Bukola-Saraki-YNaija

by Dolapo Adelana

Senate President, Bukola Saraki has condemned the anti-corruption war of the President Muhammadu Buhari administration,.

Saraki, who gave his verdict while speaking on Thursday at the presidential villa during a National Dialogue on the Fight against Corruption organised by PACAC specifically berated the tactics of the Department of States Security Services (DSS). He described the agency’s midnight raid on the homes of some judges in a sting operation last October, as an illegality.

Saraki who was represented at the event by Senator Chukwuka Utazi, Chairman of the Senate Committee on Anti-Corruption, argued that the administration’s style in the fight against graft is unsustainable, saying “the end-result of any action of government is as important as the process. The platforms for fighting corruption should not, themselves, be corrupt or be seen to be corrupted.”

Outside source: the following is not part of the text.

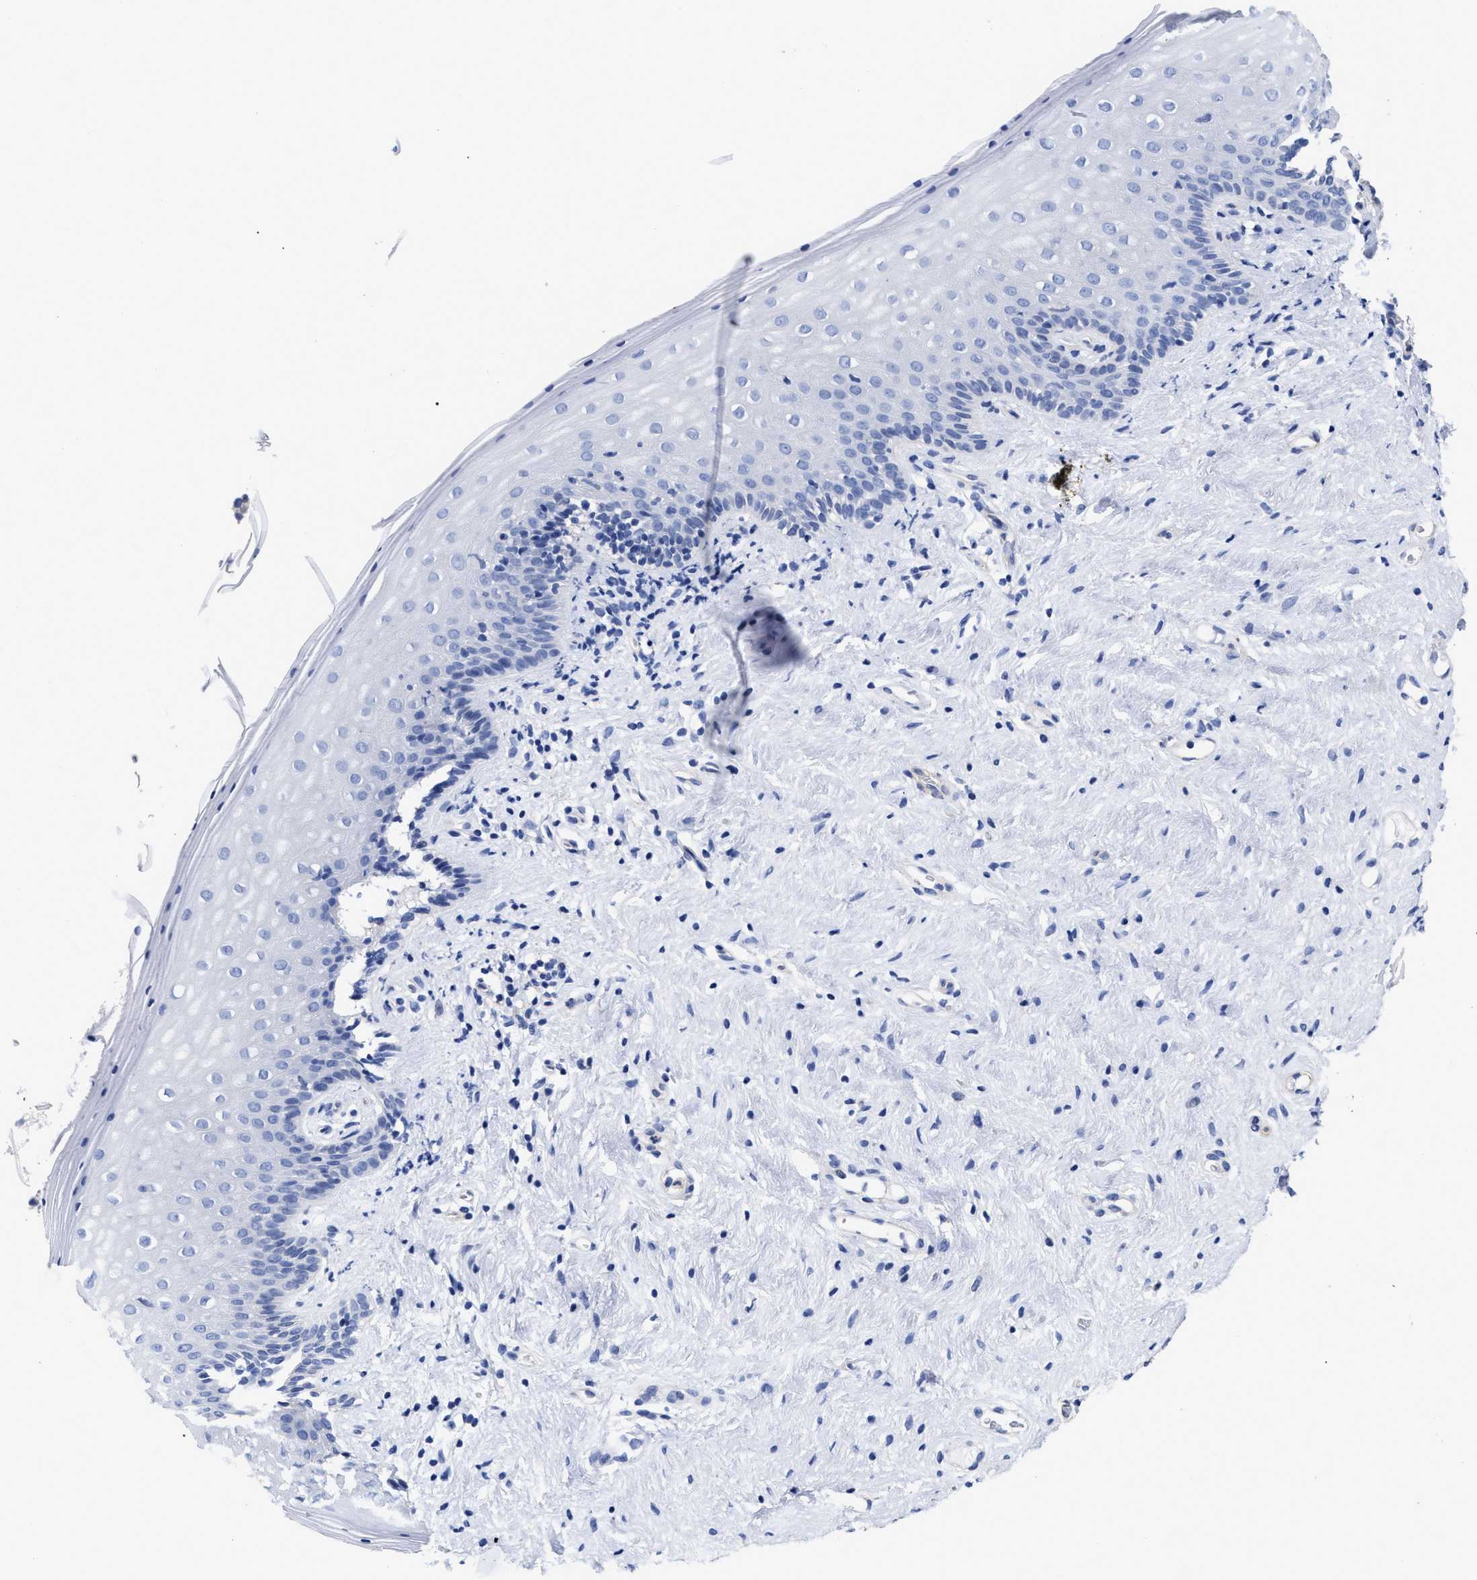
{"staining": {"intensity": "negative", "quantity": "none", "location": "none"}, "tissue": "vagina", "cell_type": "Squamous epithelial cells", "image_type": "normal", "snomed": [{"axis": "morphology", "description": "Normal tissue, NOS"}, {"axis": "topography", "description": "Vagina"}], "caption": "DAB immunohistochemical staining of benign human vagina displays no significant positivity in squamous epithelial cells. The staining was performed using DAB to visualize the protein expression in brown, while the nuclei were stained in blue with hematoxylin (Magnification: 20x).", "gene": "IRAG2", "patient": {"sex": "female", "age": 44}}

On the DSS raid, Saraki said, “The recent so-called sting operation by the Department of State Security on the residences of some very Senior Justices, some without warrants, others without any proof of incriminating body of evidence, leaves much to be desired.”

He noted that the National Security Agencies Act of 1986 granted the DSS the mandate to act in economic crimes of national security dimension. The senate president argued that Section 6 (c) of the Economic and Financial Crimes Act of 2004, being a latter law, had vested the power for the co-ordination and enforcement of all  economic and financial crimes laws and enforcement functions conferred on any other person or authority on the EFCC.

“It is even more instructive that by Section 2 (1) (e) of the EFCC Act, the Department of State Security sits on the Board of the EFCC and could easily, in their meetings, point out the persons or bodies the EFCC needs to investigate and prosecute backed up by the evidence it had clandestinely gathered”, he added, “That sting operation was a needless violation of our laws and an aberration that democratic society should consider anathema. The EFCC should have been provided the necessary intelligence to execute its mandate if the evidence disclosed a prima-facie case against the Justices.”

Speaking further, Saraki also accused the Presidential Advisory Committee against Corruption (PACAC) led by frontline constitutional lawyer, Prof. Itse Sagay, of blackmailing the legislature and propagating the adoption of illegal means and extra-judicial tactics in the administration’s anti-corruption war.

“PACAC should not lend itself to supporting extra-legal actions, if the fight against corruption will be sustained and ingrained in the body polity. A situation where PACAC speaks in favour of patently extra-legal means of law enforcement does not bode well for the rule of law.

“Certain government agencies and civil society bodies (and PACAC is not innocent of this), have formed the habit of making a scapegoat of the National Assembly as a den of corruption.

“They deliberately cast institutions of state in unsalutary hue that is divorced from reality. It does not help in confidence building, within government and across the civil population, when institutions of state are deliberately demonised in order to put the shine on others.

“As a critical stakeholder and partner in the mandate given to PACAC, it does not feel right when you mount rostrums to say how badly the National Assembly has performed; how they have left their duties derelict and how corrupt they are. Indeed, it is counter-productive for PACAC to do so because its mandate of advising should be given across board to all arms and tiers in order to promote the effectiveness of all government institutions and strengthen anti-corruption measures in a comprehensive manner.”